Luxury Taxes – what are the consequences of tax hikes on the wealthy?
“If the “Isabel” were kept at the 2004 Democratic presidential nominee’s summer vacation home on Nantucket, or in Boston Harbor near his city residence, he would be liable for $437,500 in one-time sales tax. He would also have to pay $70,000 in annual excise taxes.”
If we can’t address the excessively unequal income distribution when it is ‘earned’ or when it is ‘spent’, then how can society address the problem?
Over the nearly 14 years that this newsletter has been in existence, we have pointed out on numerous occasions, that what would move the economy toward the achievement of the main cause of inequity in the income distribution as well as fuller achievement of the other economic welfare conditions of efficiency, high employment, and a reasonable degree of price level stability would be greater competition. The prime mover to the achievement of the economic welfare goals that free market capitalism is more fully and consistently capable of achieving than any other economic system is COMPETITION in all markets; both the product markets for goods and services and the productive resource markets for labor, capital, land and entrepreneurship.
Competition is the Invisible Hand that Adam Smith in his ‘An Inquiry into Nature and Causes of the Wealth of Nations’ told us would ensure that free market capitalism would bring us the good things as detailed above that constitute the meaning of economic welfare. Yet despite the billions of dollars spent over the years to enforce anti-trust legislation, the agencies assigned the task have failed miserably.
What finally forced down the price of oil and natural gas was not the efforts of the anti-trust agencies, rather it was fracking and in the hands mostly of the independent companies and NOT the ‘Big Five’ oil companies.
“This shale gale, I describe it as the energy equivalent of the Berlin Wall coming down. This is a big deal," says Robin West, chairman and CEO of PFC Energy, who has been in the energy consulting business for decades.
We estimate that by 2020, the U.S. overall will be the largest hydrocarbon producer in the world; bigger than Russia or Saudi Arabia," he says.”

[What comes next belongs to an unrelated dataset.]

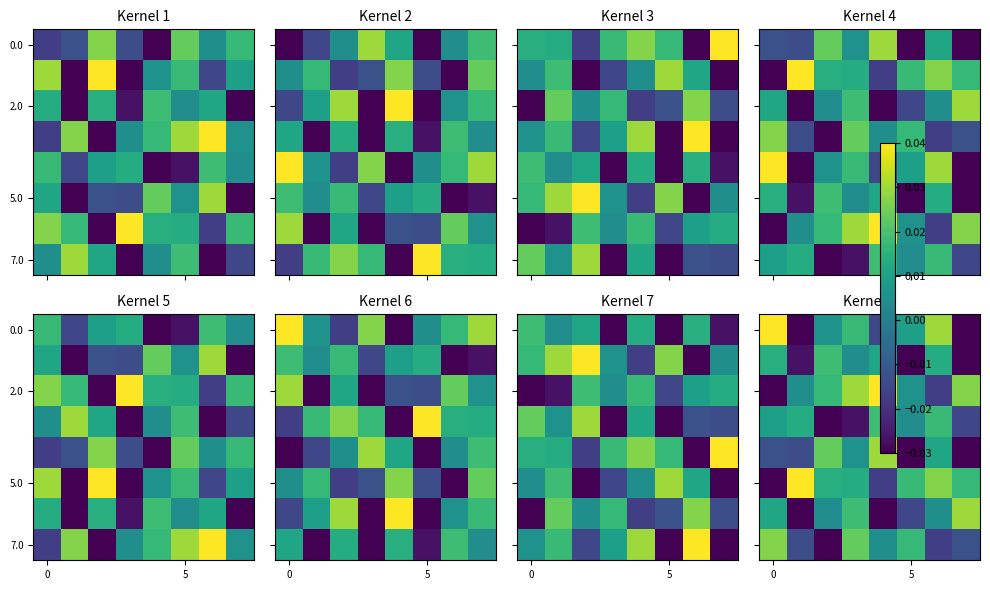

What is the total value across all series at 7?

-0.1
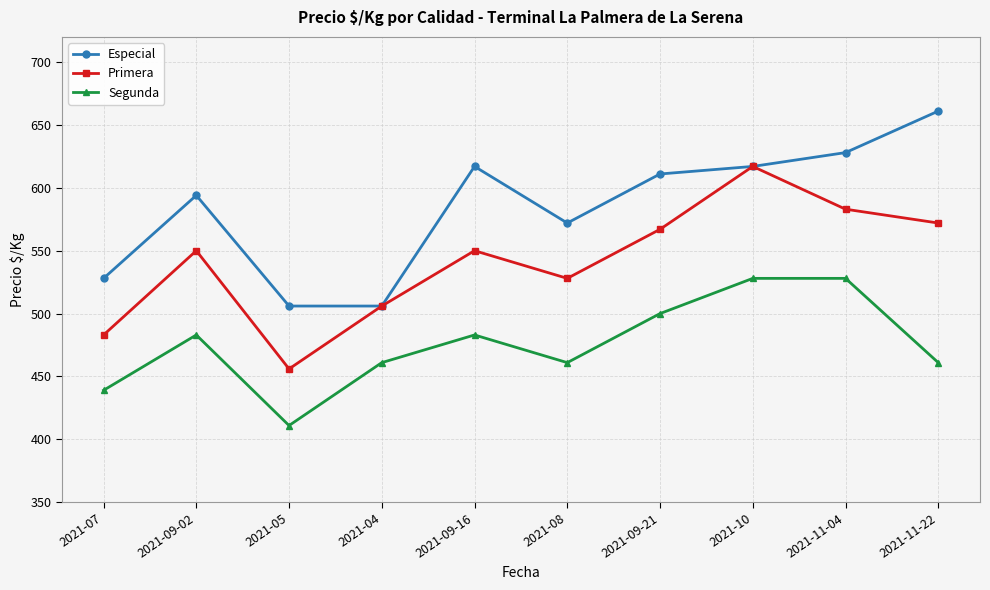

At which label does Primera reach its peak?

2021-10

U.S. Department of Energy – Energy Information Administration
“The United States remained the world's top producer of petroleum and natural gas hydrocarbons in 2015, according to U.S. Energy Information Administration estimates. U.S. petroleum and natural gas production first surpassed Russia in 2012, and the United States has been the world's top producer of natural gas since 2011 and the world's top producer of petroleum hydrocarbons since 2013.”